- [RECORDS PROVIDED]:
^^^^^^^^

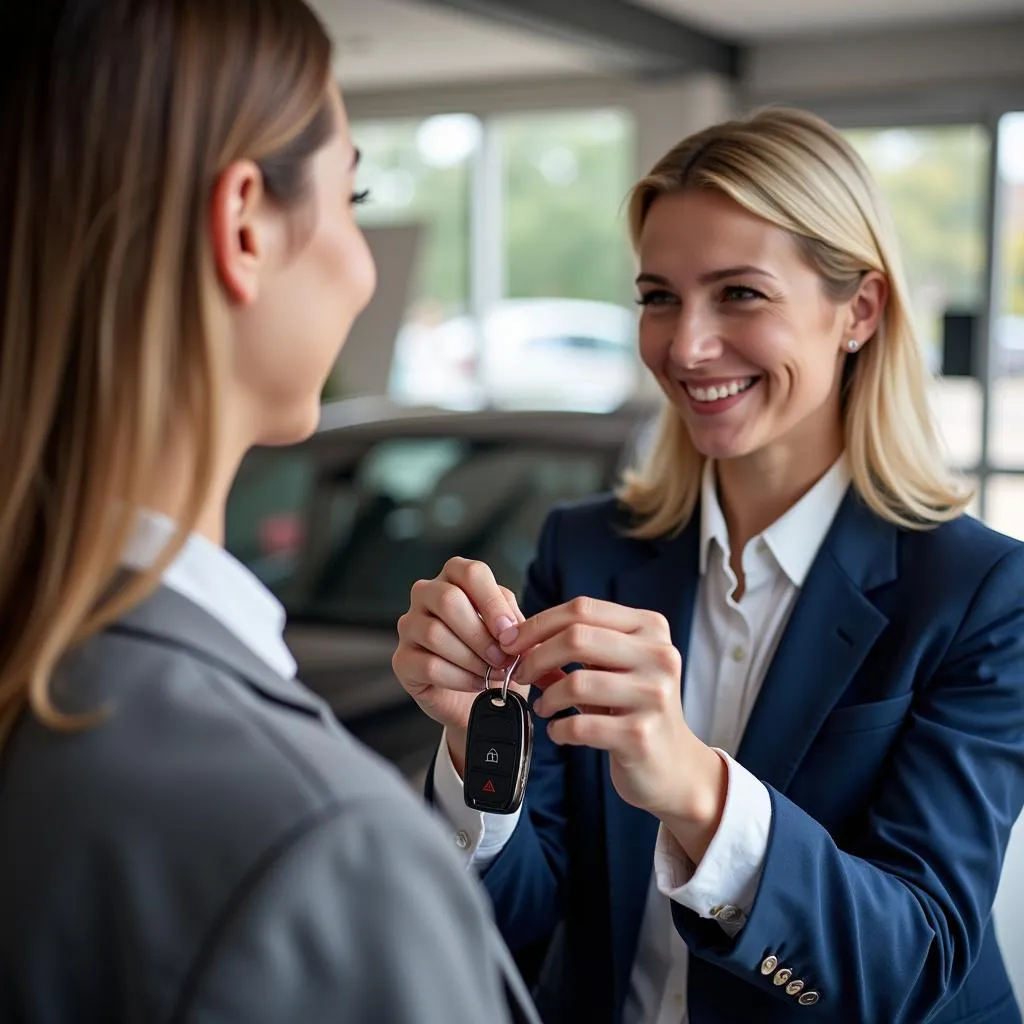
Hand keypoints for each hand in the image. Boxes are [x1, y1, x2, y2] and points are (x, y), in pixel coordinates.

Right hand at [393, 557, 529, 771]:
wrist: (477, 699)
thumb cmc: (495, 658)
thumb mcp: (513, 635)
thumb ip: (519, 626)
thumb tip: (520, 633)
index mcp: (456, 577)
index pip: (471, 573)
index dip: (492, 603)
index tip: (510, 634)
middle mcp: (427, 594)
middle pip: (448, 600)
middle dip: (481, 634)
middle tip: (503, 659)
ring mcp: (409, 625)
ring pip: (434, 633)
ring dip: (472, 658)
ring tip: (493, 674)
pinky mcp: (402, 659)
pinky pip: (427, 664)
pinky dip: (458, 677)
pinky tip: (476, 684)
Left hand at [503, 598, 725, 842]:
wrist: (674, 766)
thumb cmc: (634, 709)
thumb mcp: (612, 669)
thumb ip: (573, 649)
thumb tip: (518, 640)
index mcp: (651, 628)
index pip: (583, 609)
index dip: (539, 623)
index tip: (511, 641)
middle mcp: (659, 656)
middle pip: (577, 637)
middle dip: (535, 656)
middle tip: (520, 674)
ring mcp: (654, 695)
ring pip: (576, 682)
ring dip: (547, 697)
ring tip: (543, 707)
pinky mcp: (641, 735)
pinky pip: (580, 725)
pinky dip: (558, 729)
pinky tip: (558, 731)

^^^^^^^^

- [TASK STATEMENT]:
Transcribe each line of the material above verbatim, but do not include the images.

- [EXERCISE RESPONSE]:
Hand keypoints for each hand in the image. Boxes are [x1, y1, x2, y2] and points are (x, y), in pixel coordinates.

Right hand at [393, 557, 529, 771]:
wrist: (477, 699)
thumb cmc: (495, 658)
thumb mcp: (513, 635)
thumb ip: (519, 626)
thumb tip: (520, 633)
index mcp: (456, 577)
index pip: (471, 573)
index dip: (492, 603)
index tip: (510, 634)
middle mcp: (427, 594)
middle pip: (448, 600)
middle dip: (481, 634)
middle tip: (503, 659)
ring mcp: (409, 625)
ring pip: (434, 633)
ring dip: (472, 658)
ring tip: (493, 674)
pinky mcp: (402, 659)
pinky pip: (427, 664)
pinky dip: (458, 677)
pinky tip: (476, 684)
Left hand at [503, 598, 725, 842]:
wrist: (674, 766)
thumb cmc: (634, 709)
thumb mcp: (612, 669)
thumb ip: (573, 649)
thumb tip: (518, 640)
index mcp: (651, 628)
index pip: (583, 609)
index dip: (539, 623)
index tip: (511, 641)
middle mcp: (659, 656)
middle pip: (577, 637)
middle dip: (535, 656)
middle tip: (520, 674)
ring mcp: (654, 695)
ring pip: (576, 682)
ring dip: (547, 697)
ring tip: (543, 707)
pinky mcp: (641, 735)
pinky pip: (580, 725)
pinky dip: (558, 729)
pinky tip: (558, 731)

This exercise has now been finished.